Non-deterministic schema generation for `Optional[Union[...]]` types

lgo commented 1 month ago

Describe the bug

I've been hitting some odd non-determinism for some complex schemas. I haven't quite narrowed it down or reached a reproduction as it also seems to be dependent on some import load, e.g. some code in one module loading schemas sees one order (str, null, int, float, ...) and code in another module run separately sees (str, int, float, ..., null).

This is resulting in some non-determinism across code that writes schemas, and code that checks for stale schemas.

Here's the specific schema field I'm dealing with in case the surrounding bits are also relevant, although I believe the problem is specifically with just the Optional[Union[...]] with several sub-values in particular.

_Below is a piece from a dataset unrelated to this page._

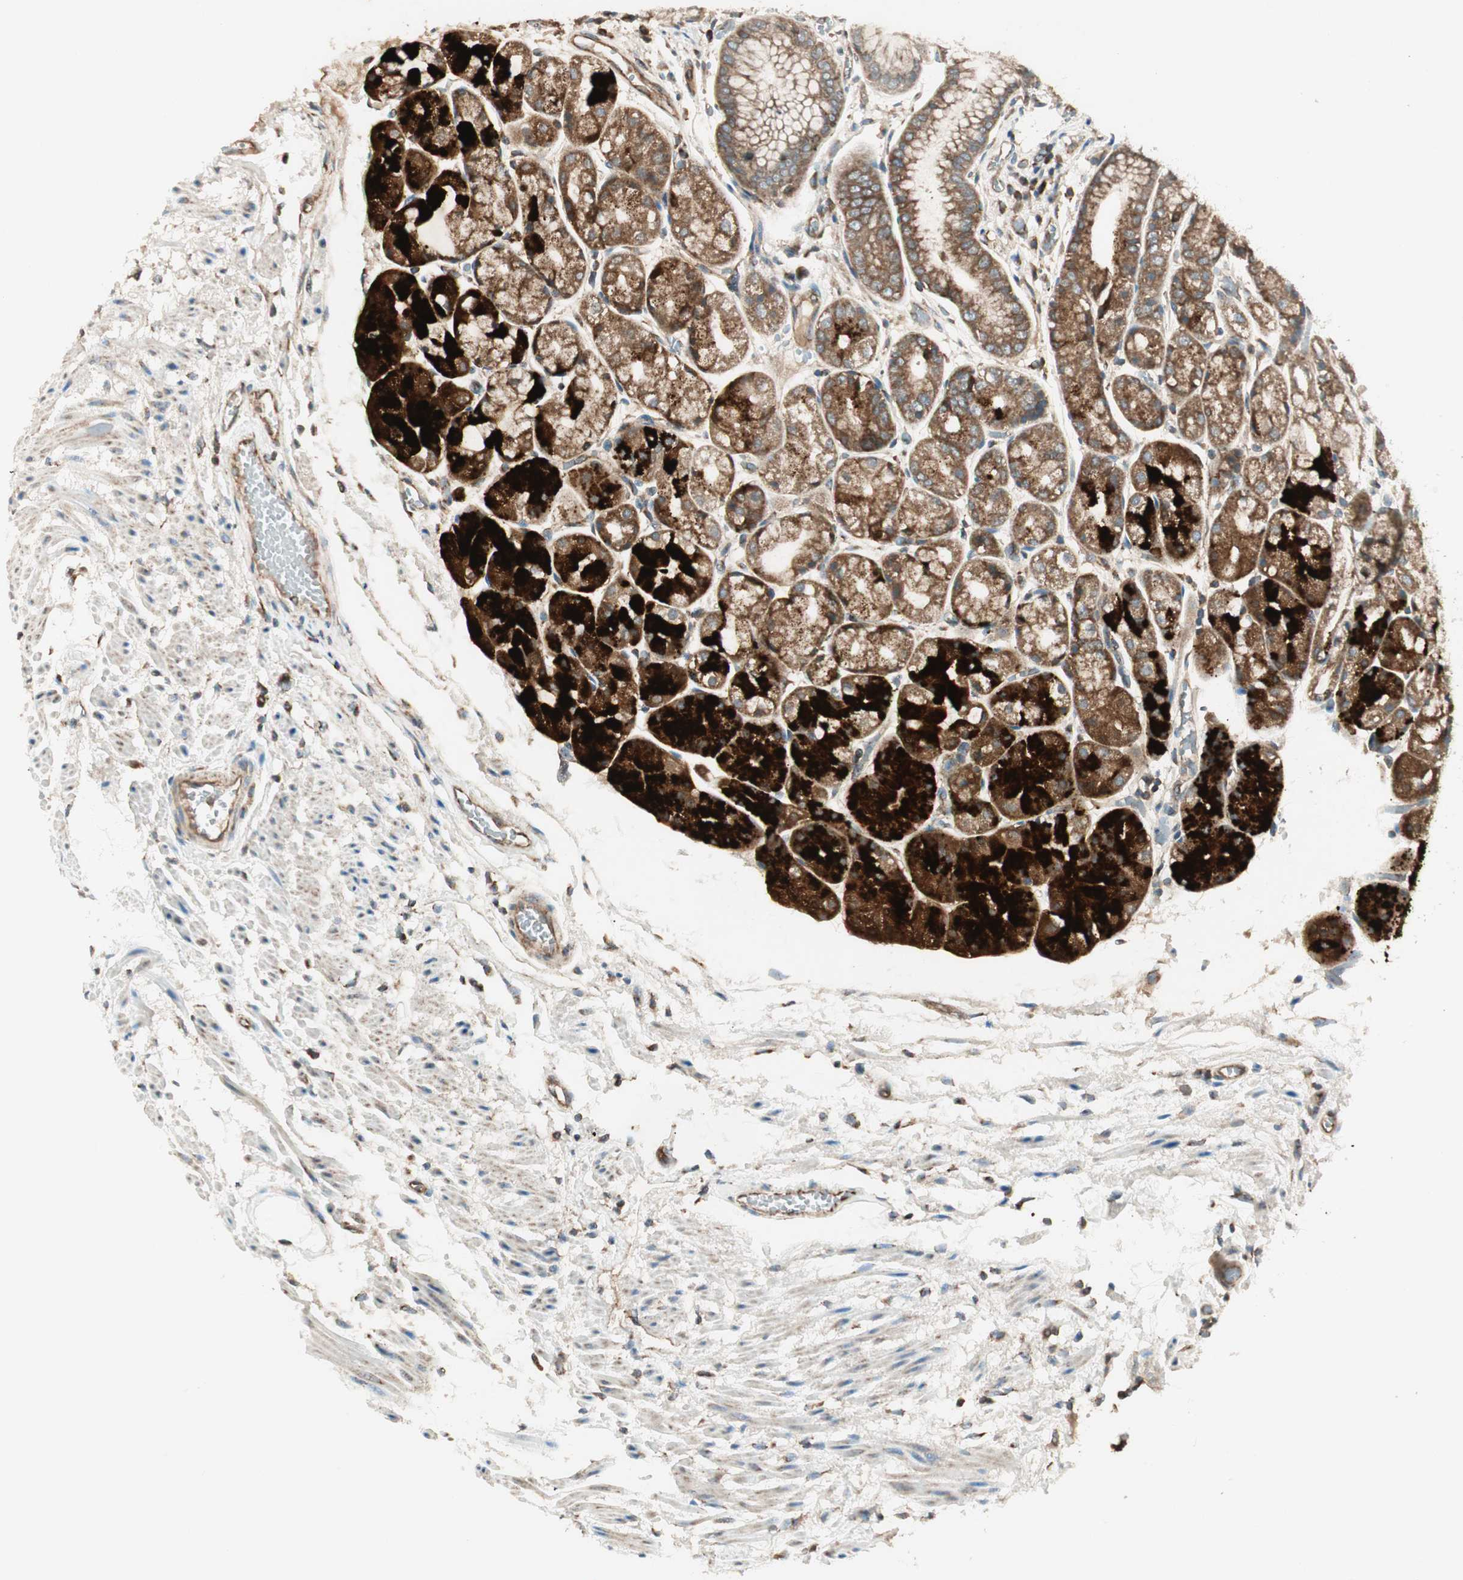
{"staining": {"intensity": "strong", "quantity": ">75%", "location": "cytoplasmic/membranous"}, "tissue": "stomach", "cell_type": "Glandular cells", "image_type": "normal", "snomed": [{"axis": "morphology", "description": "Normal tissue, NOS"}, {"axis": "topography", "description": "Stomach, upper"}], "caption": "Strong cytoplasmic/membranous protein expression is identified in approximately >75% of glandular cells in stomach. (DAB (3,3'-diaminobenzidine) IHC with brightfield microscopy, high magnification).", "gene": "CHADL", "patient": {"sex": "male", "age": 72}}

from dataclasses_avroschema import AvroModel

class Foo(AvroModel):
  value: Optional[
        Dict[str, Optional[Union[str, int, float, bool, Dict[str, Optional[str]]]]]
    ]

I'll give a go at trying to reproduce this more reliabily later, but at the moment I've found swapping this to Union[None, ...] to force the ordering to be consistent.

To Reproduce Steps to reproduce the behavior

Expected behavior A clear and concise description of what you expected to happen.

lgo commented 1 month ago

Seems I'm being bested by this! Even after swapping Optional[Union[...]] to Union[None, ...], when I run this via one script (locally) I'm getting the null showing up first, but when it's run in another environment (CI) in a test it's generating it with the null in the end of a type list.

In a few cases, I've found setting Union[..., None] to work fine but in others the None is placed in the second type position.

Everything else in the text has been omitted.